Saved entries
%%
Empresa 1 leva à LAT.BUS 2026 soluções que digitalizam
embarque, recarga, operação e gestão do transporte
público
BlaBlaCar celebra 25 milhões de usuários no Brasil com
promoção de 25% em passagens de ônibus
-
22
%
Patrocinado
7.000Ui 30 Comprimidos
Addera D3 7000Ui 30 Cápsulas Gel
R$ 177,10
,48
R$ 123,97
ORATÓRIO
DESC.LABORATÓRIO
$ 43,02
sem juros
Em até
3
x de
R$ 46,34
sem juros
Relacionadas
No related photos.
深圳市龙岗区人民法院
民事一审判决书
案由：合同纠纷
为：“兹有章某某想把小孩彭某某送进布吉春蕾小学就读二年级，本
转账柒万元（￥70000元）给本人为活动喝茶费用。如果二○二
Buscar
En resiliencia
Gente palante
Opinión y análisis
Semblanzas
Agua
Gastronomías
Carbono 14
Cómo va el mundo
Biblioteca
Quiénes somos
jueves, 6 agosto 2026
%%
%%
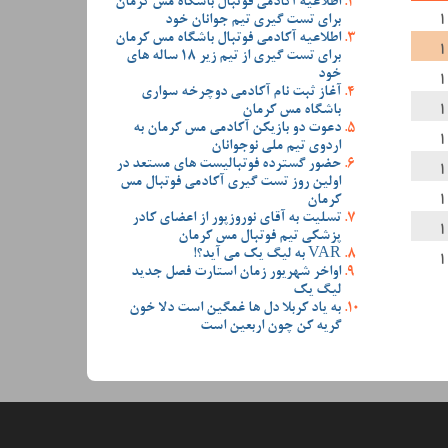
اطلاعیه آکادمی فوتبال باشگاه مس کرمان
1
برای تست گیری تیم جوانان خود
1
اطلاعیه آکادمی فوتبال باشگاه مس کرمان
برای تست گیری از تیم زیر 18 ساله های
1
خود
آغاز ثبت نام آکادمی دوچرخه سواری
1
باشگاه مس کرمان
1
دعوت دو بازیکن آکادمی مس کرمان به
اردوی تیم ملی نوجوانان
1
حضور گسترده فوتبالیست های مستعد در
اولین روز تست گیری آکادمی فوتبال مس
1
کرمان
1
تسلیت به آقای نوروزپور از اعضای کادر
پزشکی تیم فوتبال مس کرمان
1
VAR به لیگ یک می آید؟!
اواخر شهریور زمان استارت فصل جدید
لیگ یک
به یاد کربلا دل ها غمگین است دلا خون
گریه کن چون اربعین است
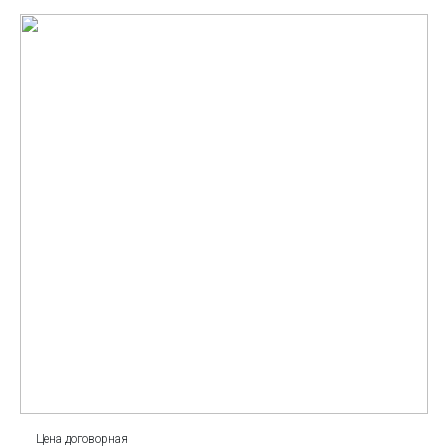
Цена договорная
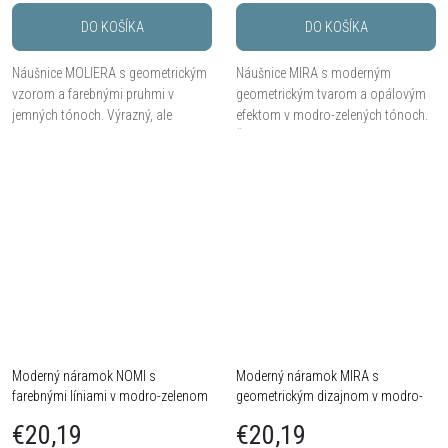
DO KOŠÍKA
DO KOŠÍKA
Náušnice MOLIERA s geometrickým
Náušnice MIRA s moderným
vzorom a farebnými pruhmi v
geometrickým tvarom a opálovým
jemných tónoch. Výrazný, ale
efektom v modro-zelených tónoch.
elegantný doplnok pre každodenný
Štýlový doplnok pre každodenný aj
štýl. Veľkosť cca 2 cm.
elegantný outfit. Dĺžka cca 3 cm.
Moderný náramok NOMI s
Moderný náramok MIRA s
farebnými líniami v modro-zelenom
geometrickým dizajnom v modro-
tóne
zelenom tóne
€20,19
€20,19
%%
%%
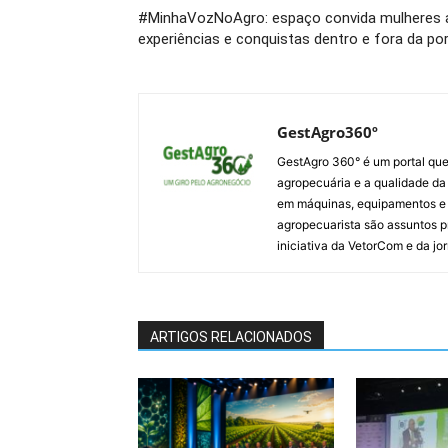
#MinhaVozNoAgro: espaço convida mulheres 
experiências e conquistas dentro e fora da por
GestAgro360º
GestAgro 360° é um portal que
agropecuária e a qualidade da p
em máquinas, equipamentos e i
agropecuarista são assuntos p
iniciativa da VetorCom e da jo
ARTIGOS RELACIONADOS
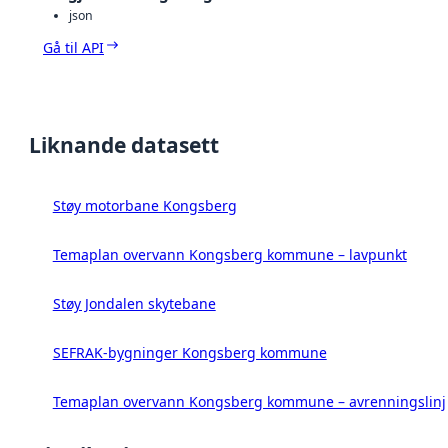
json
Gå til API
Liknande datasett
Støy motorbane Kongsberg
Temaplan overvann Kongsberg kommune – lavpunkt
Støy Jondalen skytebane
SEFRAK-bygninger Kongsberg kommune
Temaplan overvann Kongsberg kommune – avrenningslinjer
%%
Directive :: Copy out the lines of the records from the line with "Empresa 1 leva" up to and including the line with "jueves, 6 agosto 2026", each one word for word.

Completed task ::
Empresa 1 leva à LAT.BUS 2026 soluções que digitalizam
embarque, recarga, operação e gestão do transporte
público
BlaBlaCar celebra 25 milhões de usuários no Brasil com
promoção de 25% em passagens de ônibus
-
22
%
Patrocinado
7.000Ui 30 Comprimidos
Addera D3 7000Ui 30 Cápsulas Gel
R$ 177,10
,48
R$ 123,97
ORATÓRIO
DESC.LABORATÓRIO
$ 43,02
sem juros
Em até
3
x de
R$ 46,34
sem juros
Relacionadas
No related photos.
深圳市龙岗区人民法院
民事一审判决书
案由：合同纠纷
为：“兹有章某某想把小孩彭某某送进布吉春蕾小学就读二年级，本
转账柒万元（￥70000元）给本人为活动喝茶费用。如果二○二
Buscar
En resiliencia
Gente palante
Opinión y análisis
Semblanzas
Agua
Gastronomías
Carbono 14
Cómo va el mundo
Biblioteca
Quiénes somos
jueves, 6 agosto 2026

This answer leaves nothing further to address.